Until a weird thing happened.

See, this morning, I finally started listening to this new book I bought called The Promise, by Mandy Morris. It’s a woo woo self help book about manifestation because I’m into all that shit. I got interested back in 2018 and regardless if you understand the science behind it or think it’s bullshit, my personal growth has been undeniable.

In the book, Mandy poses an interesting thought.

Instead of asking what someone does for a living, ask them what makes them come alive. I’ve heard this before but never stopped to think about it. My mind instantly went to singing. I used to sing professionally, but it’s been years. I wasn’t particularly amazing at it, but the feeling I got from it was a high unlike anything else.

I thought about that for awhile. Then just sat there quietly listening for answers from the universe and feeling the breeze on my face.

I wasn’t seeking answers about singing though, that was a fleeting thought. What I was asking was whether or not I was on the right track career-wise. I was laid off in December and I’ve been trying to get my own business off the ground ever since. There is still so much to do. But I had felt a little stuck lately. Still, no clarity came so I moved on with my day.

Then, a couple hours later, good friend called to ask if I would sing a duet with him in the studio for a track he’s making for his father’s memorial service in two weeks.

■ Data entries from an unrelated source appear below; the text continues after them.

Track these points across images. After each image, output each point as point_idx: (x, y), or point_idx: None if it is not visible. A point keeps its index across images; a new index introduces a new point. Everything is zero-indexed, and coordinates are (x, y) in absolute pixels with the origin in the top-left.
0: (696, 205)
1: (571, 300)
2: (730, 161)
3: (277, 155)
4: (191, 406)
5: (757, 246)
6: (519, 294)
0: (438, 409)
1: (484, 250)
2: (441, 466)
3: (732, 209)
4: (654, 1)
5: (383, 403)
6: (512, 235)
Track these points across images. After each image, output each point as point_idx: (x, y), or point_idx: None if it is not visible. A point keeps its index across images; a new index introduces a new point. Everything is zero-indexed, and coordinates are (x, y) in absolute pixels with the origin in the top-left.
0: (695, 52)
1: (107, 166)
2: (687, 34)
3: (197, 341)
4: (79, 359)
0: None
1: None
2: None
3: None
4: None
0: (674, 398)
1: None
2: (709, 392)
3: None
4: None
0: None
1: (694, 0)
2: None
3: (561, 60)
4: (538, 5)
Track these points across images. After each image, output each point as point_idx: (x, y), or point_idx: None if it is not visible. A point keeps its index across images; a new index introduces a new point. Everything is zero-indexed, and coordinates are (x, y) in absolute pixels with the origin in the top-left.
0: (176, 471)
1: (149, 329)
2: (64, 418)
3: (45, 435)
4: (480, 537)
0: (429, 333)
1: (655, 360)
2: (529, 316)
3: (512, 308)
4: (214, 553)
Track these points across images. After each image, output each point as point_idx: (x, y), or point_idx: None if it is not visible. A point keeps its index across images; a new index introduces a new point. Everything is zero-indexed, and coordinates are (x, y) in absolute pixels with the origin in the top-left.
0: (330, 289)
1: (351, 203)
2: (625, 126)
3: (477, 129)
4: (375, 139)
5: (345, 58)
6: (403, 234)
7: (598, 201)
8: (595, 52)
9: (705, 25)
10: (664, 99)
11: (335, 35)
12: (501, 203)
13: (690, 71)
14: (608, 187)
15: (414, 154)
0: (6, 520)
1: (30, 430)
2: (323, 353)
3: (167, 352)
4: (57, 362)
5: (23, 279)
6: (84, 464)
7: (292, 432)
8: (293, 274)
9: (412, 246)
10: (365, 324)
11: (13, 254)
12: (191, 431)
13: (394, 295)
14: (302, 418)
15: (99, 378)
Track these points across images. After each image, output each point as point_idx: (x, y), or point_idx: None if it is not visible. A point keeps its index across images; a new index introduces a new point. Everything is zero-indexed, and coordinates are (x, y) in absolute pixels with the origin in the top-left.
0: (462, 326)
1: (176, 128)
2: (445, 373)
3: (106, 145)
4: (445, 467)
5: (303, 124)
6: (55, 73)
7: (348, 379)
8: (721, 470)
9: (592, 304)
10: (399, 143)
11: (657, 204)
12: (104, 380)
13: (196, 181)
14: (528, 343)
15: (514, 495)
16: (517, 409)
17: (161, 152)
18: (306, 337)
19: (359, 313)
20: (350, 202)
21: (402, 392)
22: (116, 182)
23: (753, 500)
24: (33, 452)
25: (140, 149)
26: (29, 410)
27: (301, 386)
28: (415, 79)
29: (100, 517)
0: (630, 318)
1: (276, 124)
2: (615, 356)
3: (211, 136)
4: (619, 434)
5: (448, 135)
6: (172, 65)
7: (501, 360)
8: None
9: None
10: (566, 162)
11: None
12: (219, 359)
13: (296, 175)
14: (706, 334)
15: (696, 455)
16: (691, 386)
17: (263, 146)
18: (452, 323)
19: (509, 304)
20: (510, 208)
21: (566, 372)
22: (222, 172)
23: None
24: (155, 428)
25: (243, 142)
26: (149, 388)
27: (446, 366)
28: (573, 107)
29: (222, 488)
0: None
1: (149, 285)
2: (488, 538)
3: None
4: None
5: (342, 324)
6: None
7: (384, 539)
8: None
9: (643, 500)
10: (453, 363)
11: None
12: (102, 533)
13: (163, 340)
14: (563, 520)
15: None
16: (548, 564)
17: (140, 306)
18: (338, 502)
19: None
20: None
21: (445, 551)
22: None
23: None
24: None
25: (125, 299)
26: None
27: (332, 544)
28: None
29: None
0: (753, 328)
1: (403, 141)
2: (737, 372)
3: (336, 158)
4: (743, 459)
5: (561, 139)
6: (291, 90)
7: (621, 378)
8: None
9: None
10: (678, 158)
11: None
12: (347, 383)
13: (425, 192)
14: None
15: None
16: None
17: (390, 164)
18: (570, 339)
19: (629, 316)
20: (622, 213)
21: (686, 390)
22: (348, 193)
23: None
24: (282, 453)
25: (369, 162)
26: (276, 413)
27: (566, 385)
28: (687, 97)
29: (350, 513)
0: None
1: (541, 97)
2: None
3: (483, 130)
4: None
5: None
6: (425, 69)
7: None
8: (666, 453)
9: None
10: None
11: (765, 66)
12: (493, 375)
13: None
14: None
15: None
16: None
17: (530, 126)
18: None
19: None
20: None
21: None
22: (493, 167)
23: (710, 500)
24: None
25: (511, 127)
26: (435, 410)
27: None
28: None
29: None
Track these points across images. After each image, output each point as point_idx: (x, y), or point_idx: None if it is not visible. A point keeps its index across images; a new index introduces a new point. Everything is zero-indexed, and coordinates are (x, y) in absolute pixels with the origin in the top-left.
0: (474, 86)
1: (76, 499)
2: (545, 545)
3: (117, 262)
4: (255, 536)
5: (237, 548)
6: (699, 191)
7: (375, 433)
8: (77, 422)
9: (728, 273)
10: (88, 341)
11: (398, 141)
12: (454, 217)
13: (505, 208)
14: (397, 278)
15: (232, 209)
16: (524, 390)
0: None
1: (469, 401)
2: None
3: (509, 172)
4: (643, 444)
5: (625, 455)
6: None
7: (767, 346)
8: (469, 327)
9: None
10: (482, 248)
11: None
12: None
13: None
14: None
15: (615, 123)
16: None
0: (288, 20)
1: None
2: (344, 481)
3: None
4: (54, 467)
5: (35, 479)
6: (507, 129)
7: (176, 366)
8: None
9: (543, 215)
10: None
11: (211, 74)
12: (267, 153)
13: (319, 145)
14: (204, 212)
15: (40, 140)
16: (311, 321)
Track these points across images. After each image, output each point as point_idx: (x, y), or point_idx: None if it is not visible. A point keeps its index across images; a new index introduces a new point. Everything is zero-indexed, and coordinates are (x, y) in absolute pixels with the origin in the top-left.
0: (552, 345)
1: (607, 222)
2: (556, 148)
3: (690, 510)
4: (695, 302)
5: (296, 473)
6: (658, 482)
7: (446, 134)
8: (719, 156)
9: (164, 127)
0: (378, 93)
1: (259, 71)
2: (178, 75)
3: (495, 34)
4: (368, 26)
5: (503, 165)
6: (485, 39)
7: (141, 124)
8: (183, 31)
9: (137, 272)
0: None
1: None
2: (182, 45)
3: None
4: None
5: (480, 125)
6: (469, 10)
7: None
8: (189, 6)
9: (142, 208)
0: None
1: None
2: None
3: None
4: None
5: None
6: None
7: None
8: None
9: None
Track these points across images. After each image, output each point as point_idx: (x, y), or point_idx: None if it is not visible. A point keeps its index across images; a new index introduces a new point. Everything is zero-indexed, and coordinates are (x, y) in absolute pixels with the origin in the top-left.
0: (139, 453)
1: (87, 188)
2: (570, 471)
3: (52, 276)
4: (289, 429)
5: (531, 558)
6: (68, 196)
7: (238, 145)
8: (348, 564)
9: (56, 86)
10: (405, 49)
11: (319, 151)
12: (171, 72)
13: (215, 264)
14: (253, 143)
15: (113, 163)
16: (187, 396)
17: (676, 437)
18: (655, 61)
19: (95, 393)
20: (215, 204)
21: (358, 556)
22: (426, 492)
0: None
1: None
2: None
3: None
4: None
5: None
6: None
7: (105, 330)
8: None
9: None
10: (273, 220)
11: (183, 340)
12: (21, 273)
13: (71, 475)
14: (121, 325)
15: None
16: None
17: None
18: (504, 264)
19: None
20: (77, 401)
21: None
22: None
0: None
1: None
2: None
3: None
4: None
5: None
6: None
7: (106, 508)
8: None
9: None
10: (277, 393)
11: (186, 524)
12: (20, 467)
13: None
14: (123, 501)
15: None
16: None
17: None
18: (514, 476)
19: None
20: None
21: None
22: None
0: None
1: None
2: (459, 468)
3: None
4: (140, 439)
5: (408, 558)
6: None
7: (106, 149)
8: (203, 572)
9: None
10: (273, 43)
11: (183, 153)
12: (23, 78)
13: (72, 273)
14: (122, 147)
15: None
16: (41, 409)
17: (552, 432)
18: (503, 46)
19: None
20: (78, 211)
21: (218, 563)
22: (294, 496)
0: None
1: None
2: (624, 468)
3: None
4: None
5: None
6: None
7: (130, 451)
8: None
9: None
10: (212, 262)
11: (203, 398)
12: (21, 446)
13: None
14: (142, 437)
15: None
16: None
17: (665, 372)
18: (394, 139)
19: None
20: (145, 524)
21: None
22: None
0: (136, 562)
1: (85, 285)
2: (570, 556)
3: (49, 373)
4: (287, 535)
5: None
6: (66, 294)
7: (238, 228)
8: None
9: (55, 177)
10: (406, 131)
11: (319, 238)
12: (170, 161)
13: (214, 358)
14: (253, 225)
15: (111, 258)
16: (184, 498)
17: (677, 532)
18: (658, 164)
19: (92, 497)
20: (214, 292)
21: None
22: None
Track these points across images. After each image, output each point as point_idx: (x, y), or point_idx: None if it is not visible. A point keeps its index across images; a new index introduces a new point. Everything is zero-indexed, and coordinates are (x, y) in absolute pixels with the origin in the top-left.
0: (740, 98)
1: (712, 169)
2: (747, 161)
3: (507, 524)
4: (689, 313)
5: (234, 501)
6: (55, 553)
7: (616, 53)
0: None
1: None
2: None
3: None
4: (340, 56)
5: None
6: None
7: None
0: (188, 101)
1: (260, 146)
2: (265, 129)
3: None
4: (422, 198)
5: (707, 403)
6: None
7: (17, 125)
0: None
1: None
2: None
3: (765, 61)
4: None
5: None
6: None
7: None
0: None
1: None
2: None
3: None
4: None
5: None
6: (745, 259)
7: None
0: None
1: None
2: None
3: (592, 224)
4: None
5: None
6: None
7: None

It’s this beautifully haunting mashup of House of the Rising Sun and Amazing Grace.

My first thought was I don’t have time. I’ve got to work on my business.

But then I thought, this is the universe giving me an answer. And not only an answer, but a hyper-specific one with an urgent timeline. So, instead of self sabotaging myself with the usual excuses, I said I would do it.

I’m nervous in the pit of my stomach because I am terribly out of practice. But I thought maybe this is the little bit of pain I need right now to level up in life. And just maybe if I do this seemingly unrelated thing that my soul seems to want, my business will provide for me when I need it.